Coaching on Demand: How I Use ChatGPT to Get Unstuck
ChatGPT isn’t just for generating content. I use it for coaching.
I much prefer talking to my real coach. But those calls are scheduled, and sometimes I get stuck in the moment, usually while working on a project or refining my creative process. That’s when I need a nudge, a fresh perspective, or a way to reframe what’s going on.
My preferred coaching style is Co-Active Coaching, as taught by the Co-Active Training Institute. (Full disclosure: CTI is one of my IT clients.) Co-Active coaching focuses on asking powerful questions, especially about the tension between what we say we value and how we actually behave.
Here’s the prompt I use to start a session:
“You are a Co-Active Coach. I am your client. Your goal is to help me find the tension between my values and my behaviors. You understand that I am creative, resourceful and whole. Please ask me questions that help reveal where my behaviors don’t match my values. When you ask a question, ask it one at a time and wait for me to answer. Please start a coaching session.”
I’m very specific about asking one question at a time because ChatGPT tends to unload a bunch at once otherwise.
A typical session starts like this:
“Welcome, Thomas. I’m honored to be in this space with you today. Let’s begin by gently tuning in: Take a breath. Feel your feet on the ground. Settle into yourself for a moment.
Here’s our first step: What’s something you deeply value—something you hold as important in how you live your life?”
From there it’s a lot like a real coaching session. I talk about what I value and ChatGPT asks how my behavior might not be aligned with it.
Is it as deep as working with a real coach? No. ChatGPT doesn’t have intuition. The questions can feel a little flat.
But that’s where my own intuition kicks in. I guide the conversation where I need it to go, based on years of experience being coached.
In a recent coaching session I had ChatGPT coach me on a bad habit that I want to break, specifically reaching for social media and YouTube during my work breaks. The result of the session was that I created a card deck of prompts that celebrate the joy of the creative process. Now I keep them at my desk as a playful, nourishing alternative to the dopamine hits I used to get by going online.

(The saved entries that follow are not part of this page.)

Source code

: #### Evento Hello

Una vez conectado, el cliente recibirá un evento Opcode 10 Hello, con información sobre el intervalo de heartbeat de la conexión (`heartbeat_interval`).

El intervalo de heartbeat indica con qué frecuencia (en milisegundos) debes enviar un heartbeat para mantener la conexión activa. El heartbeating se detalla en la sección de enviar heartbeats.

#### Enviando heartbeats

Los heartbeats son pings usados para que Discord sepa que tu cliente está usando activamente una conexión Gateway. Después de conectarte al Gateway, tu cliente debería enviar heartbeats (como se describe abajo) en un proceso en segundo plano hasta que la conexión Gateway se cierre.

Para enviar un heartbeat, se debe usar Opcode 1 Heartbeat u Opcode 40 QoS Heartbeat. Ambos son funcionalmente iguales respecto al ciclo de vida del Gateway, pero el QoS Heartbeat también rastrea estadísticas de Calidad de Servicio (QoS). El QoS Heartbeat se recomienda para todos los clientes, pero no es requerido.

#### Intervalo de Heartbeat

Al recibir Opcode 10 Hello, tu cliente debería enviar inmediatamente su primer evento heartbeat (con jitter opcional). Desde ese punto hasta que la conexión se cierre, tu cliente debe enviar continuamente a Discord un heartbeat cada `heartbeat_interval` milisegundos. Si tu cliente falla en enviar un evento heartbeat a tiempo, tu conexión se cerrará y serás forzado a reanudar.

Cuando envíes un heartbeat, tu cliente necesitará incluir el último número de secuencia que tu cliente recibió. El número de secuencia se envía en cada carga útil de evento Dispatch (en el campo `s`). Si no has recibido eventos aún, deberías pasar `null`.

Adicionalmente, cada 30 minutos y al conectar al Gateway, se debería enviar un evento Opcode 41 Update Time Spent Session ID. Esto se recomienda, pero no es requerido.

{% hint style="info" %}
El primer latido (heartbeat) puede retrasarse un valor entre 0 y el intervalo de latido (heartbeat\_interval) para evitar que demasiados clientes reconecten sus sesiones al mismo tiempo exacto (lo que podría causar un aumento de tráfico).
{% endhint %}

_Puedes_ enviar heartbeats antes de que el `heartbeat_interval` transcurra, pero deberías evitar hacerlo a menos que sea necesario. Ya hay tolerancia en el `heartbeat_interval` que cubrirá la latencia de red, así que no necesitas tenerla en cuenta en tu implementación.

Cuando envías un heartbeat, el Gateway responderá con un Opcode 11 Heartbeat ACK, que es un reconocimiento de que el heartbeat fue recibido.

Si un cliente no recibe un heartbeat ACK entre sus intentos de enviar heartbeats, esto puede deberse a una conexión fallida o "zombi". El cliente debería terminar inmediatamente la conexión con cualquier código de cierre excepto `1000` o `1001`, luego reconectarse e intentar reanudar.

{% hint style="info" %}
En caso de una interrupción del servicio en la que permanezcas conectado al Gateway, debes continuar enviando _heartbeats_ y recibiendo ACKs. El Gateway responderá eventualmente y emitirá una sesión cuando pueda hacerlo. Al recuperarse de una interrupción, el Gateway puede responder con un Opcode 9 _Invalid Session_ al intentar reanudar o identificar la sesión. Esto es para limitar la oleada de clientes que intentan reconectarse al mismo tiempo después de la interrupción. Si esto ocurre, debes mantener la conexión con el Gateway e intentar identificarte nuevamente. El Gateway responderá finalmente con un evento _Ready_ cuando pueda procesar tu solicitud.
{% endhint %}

Do I ever get emotional when I’m coached by AI? Not generally, but one time ChatGPT asked me a question I didn’t want to answer. I almost skipped it. But something nudged me to stay with it. I answered, reluctantly at first, and it cracked something open. The direction it led me in turned out to be deeply rewarding. It reminded me that growth often hides behind discomfort, even in a conversation with AI. I’m really just having a conversation with myself, and the toughest conversations are those I don’t want to have with myself.
If it were up to ChatGPT, it would ask questions for hours. It doesn’t know when to wrap up a session, so I take the lead. I end it by saying:
“Thank you, the coaching session is a success. Please summarize the coaching session and create a homework prompt for me.”
These short, spontaneous coaching sessions have been surprisingly effective. They’ve helped me get unstuck, break bad habits, and build creative rituals that I still use to this day.
To be clear this isn’t a replacement for real coaching. But I think it’s a great “in-between” tool, something I can spend 20 minutes on that gets me back in motion toward my creative goals.